Hi,

I’d like to run a Spearman’s rank correlation in Hail comparing gene expression information with genotype information. I know this is quite tricky given that the Spearman’s correlation needs to rank the data, and therefore is not easily parallelisable. For my case, one potential solution to this problem is using a sliding window approach, where I use a sliding window of 1Mb around each gene, then launch a job for each window. Is this sliding window approach something that can be done in Hail? And if so, are there any recommendations on the best way to do this?

Thanks!

Hi Katalina,

Interesting problem! Hail doesn’t have very good support for windowed operations currently, but it’s definitely on our roadmap. It might be possible to get something working in a hacky way, but it would likely be tricky.

There’s another approach that I think should work. We have an aggregator called `approx_cdf`

(docs) that computes a small sketch of the distribution of field. From that sketch, you can estimate the median or other quantiles of the field, and you can go the other way, estimating the rank of a value. It doesn’t look like we ever added a function for going from value to rank, but I can write that and share it with you.

So in this approach you would first compute the approximate cdfs of the two fields in an aggregation pass. Then in a second pass, you would use those to estimate the ranks of each value, with which you could compute the rank correlation. Do you think that would work for your use case?

Could you elaborate a bit on what you want to do? Are the gene expression and genotype data entry fields? And if so, are you computing a single global correlation, or per row or column?

Hi Patrick, that’s a super helpful response! At the moment the gene expression and genotype fields are just stored in a table, and I’d like to compute the correlation on the columns of expression values and genotypes. However I ended up finding a way to do this in Hail batch by sending out a job for each gene with a 1Mb window around it. I think using `approx_cdf`

would be handy in the future if I’m trying to find the rank of values, and I’ll be on the lookout for any new implementations of windowed operations

1 Like

Glad you found a way to do what you needed!

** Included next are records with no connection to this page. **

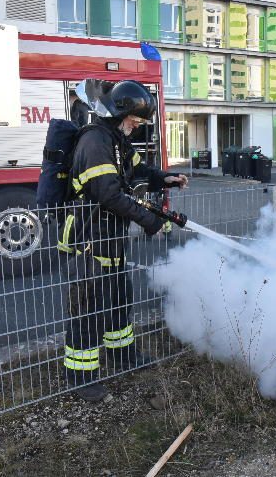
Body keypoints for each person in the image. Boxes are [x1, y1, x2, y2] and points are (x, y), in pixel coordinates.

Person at [60, 79, 188, 402]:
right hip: (89, 239)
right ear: (121, 113)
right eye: (135, 119)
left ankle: (123, 355)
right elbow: (109, 193)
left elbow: (138, 170)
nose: (137, 125)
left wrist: (165, 179)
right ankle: (80, 377)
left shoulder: (116, 140)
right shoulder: (94, 141)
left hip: (111, 238)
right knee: (88, 308)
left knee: (118, 299)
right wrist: (150, 221)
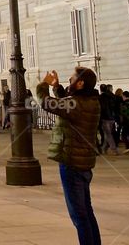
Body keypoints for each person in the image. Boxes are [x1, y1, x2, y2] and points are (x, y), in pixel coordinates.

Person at [37, 67, 101, 245]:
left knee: (79, 216)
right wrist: (57, 87)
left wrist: (44, 84)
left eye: (72, 79)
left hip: (72, 162)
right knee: (86, 212)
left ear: (80, 83)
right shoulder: (90, 101)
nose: (69, 81)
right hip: (83, 162)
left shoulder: (78, 104)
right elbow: (68, 103)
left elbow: (46, 103)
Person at [98, 85, 120, 155]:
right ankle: (104, 148)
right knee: (107, 134)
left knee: (108, 134)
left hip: (105, 117)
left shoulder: (101, 97)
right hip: (112, 117)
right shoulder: (113, 96)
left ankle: (114, 149)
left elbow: (102, 108)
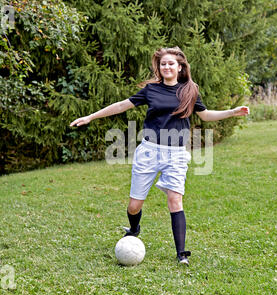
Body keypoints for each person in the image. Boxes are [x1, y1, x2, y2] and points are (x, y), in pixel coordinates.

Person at [70, 46, 249, 265]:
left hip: (176, 154)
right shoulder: (151, 89)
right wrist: (90, 117)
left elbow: (205, 115)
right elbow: (121, 105)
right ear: (159, 67)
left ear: (180, 66)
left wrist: (233, 112)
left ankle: (181, 253)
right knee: (134, 205)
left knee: (175, 200)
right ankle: (134, 228)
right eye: (163, 63)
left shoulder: (190, 90)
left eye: (171, 63)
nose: (166, 67)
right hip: (149, 151)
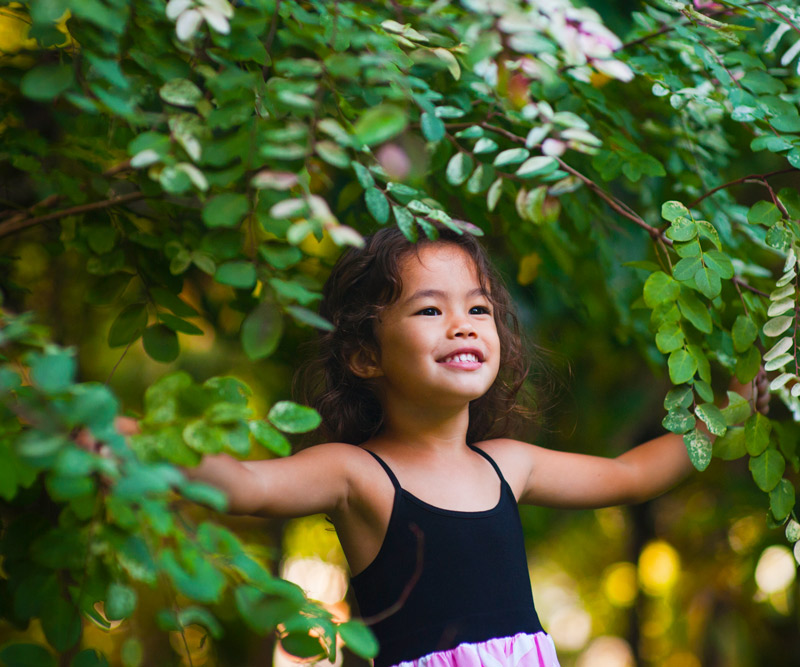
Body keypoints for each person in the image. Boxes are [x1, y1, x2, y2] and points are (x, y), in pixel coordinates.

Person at [95, 226, 769, 667]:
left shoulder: (509, 462)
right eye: (429, 309)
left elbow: (632, 473)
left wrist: (740, 403)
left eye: (478, 309)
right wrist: (118, 434)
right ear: (364, 354)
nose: (462, 325)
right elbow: (244, 484)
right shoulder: (358, 473)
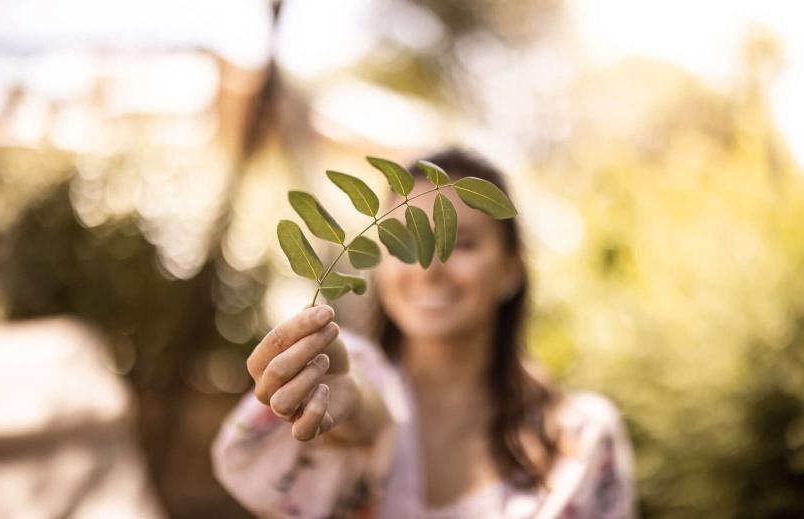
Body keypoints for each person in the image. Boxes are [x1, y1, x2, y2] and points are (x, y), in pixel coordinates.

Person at [211, 149, 637, 518]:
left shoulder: (582, 438)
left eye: (462, 242)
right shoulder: (357, 380)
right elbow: (366, 407)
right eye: (406, 244)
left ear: (511, 269)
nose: (429, 269)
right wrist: (336, 394)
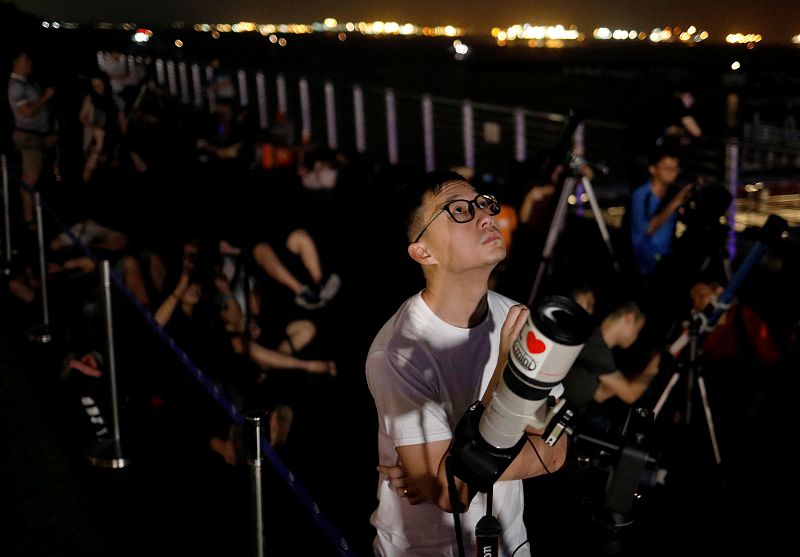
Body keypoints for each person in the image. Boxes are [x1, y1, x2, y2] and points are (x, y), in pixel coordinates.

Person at [365, 170, 567, 556]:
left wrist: (453, 467)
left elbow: (556, 451)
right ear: (423, 251)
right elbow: (452, 494)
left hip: (509, 545)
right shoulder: (398, 353)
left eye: (483, 204)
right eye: (458, 210)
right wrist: (505, 372)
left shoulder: (518, 319)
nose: (487, 216)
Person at [561, 300, 661, 434]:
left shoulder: (598, 345)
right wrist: (653, 368)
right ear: (629, 318)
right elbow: (630, 394)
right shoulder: (596, 346)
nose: (636, 336)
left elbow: (600, 394)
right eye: (638, 329)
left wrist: (631, 379)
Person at [7, 49, 57, 227]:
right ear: (16, 62)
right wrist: (45, 97)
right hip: (30, 139)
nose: (30, 64)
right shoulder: (16, 86)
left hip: (40, 136)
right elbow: (26, 112)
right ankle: (29, 219)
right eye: (26, 60)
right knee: (30, 178)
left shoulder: (28, 83)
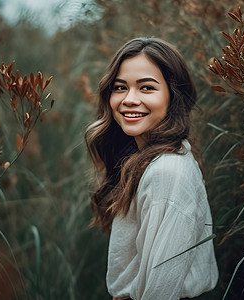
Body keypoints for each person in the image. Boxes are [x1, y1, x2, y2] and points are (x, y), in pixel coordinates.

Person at [85, 37, 218, 300]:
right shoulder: (147, 161)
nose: (129, 99)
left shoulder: (167, 172)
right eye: (120, 87)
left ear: (173, 96)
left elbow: (161, 289)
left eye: (146, 88)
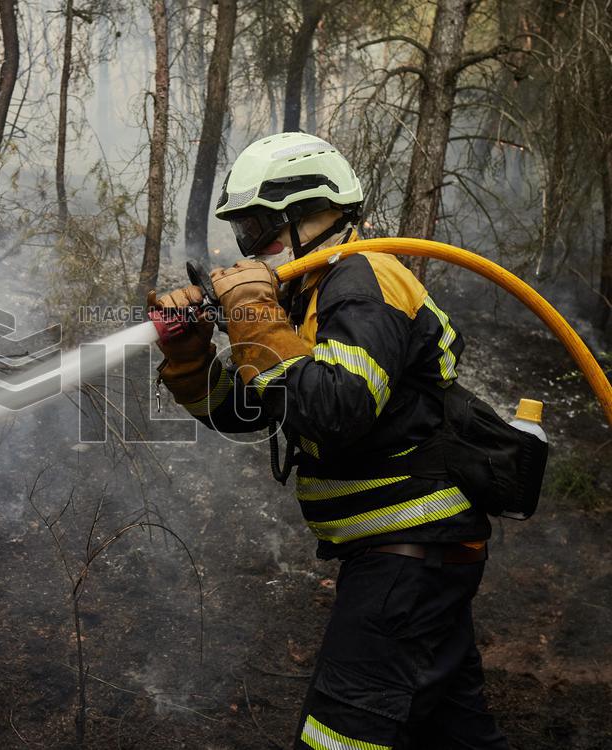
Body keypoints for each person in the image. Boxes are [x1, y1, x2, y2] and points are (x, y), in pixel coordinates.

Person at [149, 133, 508, 749]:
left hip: (409, 554)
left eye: (260, 227)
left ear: (316, 216)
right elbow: (252, 413)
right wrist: (190, 358)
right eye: (244, 233)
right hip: (415, 556)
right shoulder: (315, 298)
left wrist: (258, 319)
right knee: (454, 734)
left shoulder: (364, 278)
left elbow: (336, 409)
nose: (251, 248)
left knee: (337, 738)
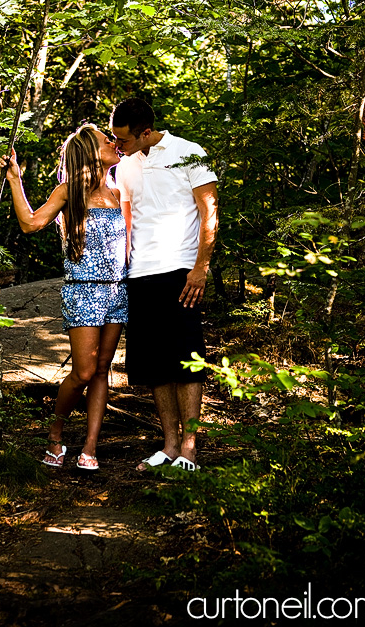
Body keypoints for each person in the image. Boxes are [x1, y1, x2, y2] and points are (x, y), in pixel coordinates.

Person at [0, 124, 127, 471]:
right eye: (107, 140)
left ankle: (89, 448)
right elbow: (29, 223)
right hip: (83, 290)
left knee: (103, 370)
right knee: (84, 372)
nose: (115, 143)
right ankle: (55, 432)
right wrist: (15, 178)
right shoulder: (69, 191)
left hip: (119, 290)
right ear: (89, 151)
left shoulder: (120, 189)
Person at [111, 98, 218, 472]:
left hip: (180, 271)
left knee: (187, 359)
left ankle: (190, 448)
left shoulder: (189, 152)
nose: (117, 145)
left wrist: (200, 266)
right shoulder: (124, 167)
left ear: (144, 132)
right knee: (155, 363)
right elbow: (125, 223)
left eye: (123, 139)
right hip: (139, 274)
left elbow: (210, 211)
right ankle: (169, 445)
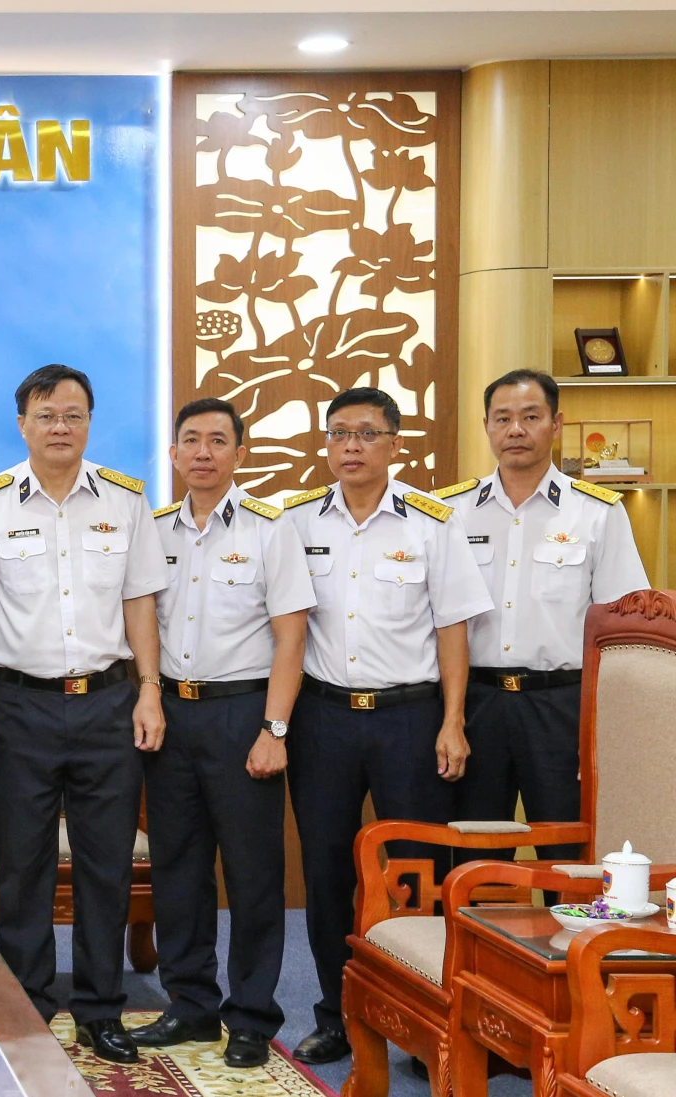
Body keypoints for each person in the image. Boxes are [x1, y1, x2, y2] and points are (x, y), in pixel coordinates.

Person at [279, 386, 492, 1065]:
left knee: (415, 873)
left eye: (367, 433)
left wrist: (453, 721)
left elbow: (453, 630)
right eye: (339, 432)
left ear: (394, 445)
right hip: (323, 719)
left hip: (409, 718)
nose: (351, 446)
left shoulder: (431, 523)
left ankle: (415, 1021)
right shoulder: (297, 522)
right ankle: (336, 1014)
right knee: (327, 872)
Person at [0, 363, 167, 1063]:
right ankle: (26, 1004)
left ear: (89, 422)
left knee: (105, 864)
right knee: (21, 864)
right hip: (18, 705)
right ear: (22, 423)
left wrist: (150, 688)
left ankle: (100, 1010)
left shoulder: (126, 499)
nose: (60, 427)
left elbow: (140, 601)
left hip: (108, 702)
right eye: (46, 415)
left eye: (73, 415)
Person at [130, 398, 313, 1068]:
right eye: (190, 440)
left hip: (243, 714)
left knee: (252, 871)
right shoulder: (153, 531)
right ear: (174, 453)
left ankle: (252, 1016)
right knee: (178, 868)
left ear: (240, 451)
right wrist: (150, 696)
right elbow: (140, 620)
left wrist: (274, 728)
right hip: (172, 715)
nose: (202, 452)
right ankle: (190, 1004)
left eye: (216, 440)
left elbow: (292, 637)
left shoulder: (270, 528)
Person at [441, 370, 647, 859]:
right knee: (474, 859)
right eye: (502, 418)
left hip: (561, 707)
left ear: (556, 425)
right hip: (476, 705)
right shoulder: (452, 512)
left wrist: (606, 726)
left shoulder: (597, 512)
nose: (516, 430)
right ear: (486, 426)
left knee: (567, 856)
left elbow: (621, 628)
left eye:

For future reference, here’s how I would do this using `approx_cdf`

. Say `ht`

is a Hail table with fields `foo`

and `bar`

, and we want to compute the rank correlation.

```
# First compute the cdfs of the two fields.
# `_localize=False` just prevents sending the result to Python and back.
# The `k` parameter controls the accuracy/sketch size tradeoff);
# I've increased it from the default 100 to 1000 because we're only computing two,
# so we can afford larger sketches.
cdfs = ht.aggregate(
hl.struct(
foo_cdf=hl.agg.approx_cdf(ht.foo, k=1000),
bar_cdf=hl.agg.approx_cdf(ht.bar, k=1000)),
_localize=False)
# Store the results in global fields
ht = ht.annotate_globals(**agg)
# Use the cdfs to compute approximate ranks
ht = ht.annotate(
foo_rank=rank_from_cdf(ht.foo_cdf, ht.foo),
bar_rank=rank_from_cdf(ht.bar_cdf, ht.bar))
```

Now you can use the ranks to compute correlation.

The last step uses a function `rank_from_cdf`

, which I will PR to include in Hail, but in the meantime here is the implementation:

```
def rank_from_cdf(cdf, value):
"""Estimates rank of a value, given the results of an :func:`.approx_cdf` aggregator
Parameters
----------
cdf : :class:`.StructExpression`
Result of :func:`.approx_cdf` aggregator
value : :class:`.Expression`
Returns
-------
:class:`.NumericExpression`
Estimated rank
"""
def compute(cdf):
rank = _lower_bound(cdf.values, value)
return cdf.ranks[rank]
return hl.rbind(cdf, compute)
```

1 Like

This is fantastic- thanks Patrick! I just tested it out on the table I referenced above and was able to get the ranks using the code you provided (after loading the dependencies for the `rank_from_cdf`

function from here). This will be very useful for me in the future, and I’m sure for others. Thanks so much for taking the time to answer my question and for implementing the new function into Hail!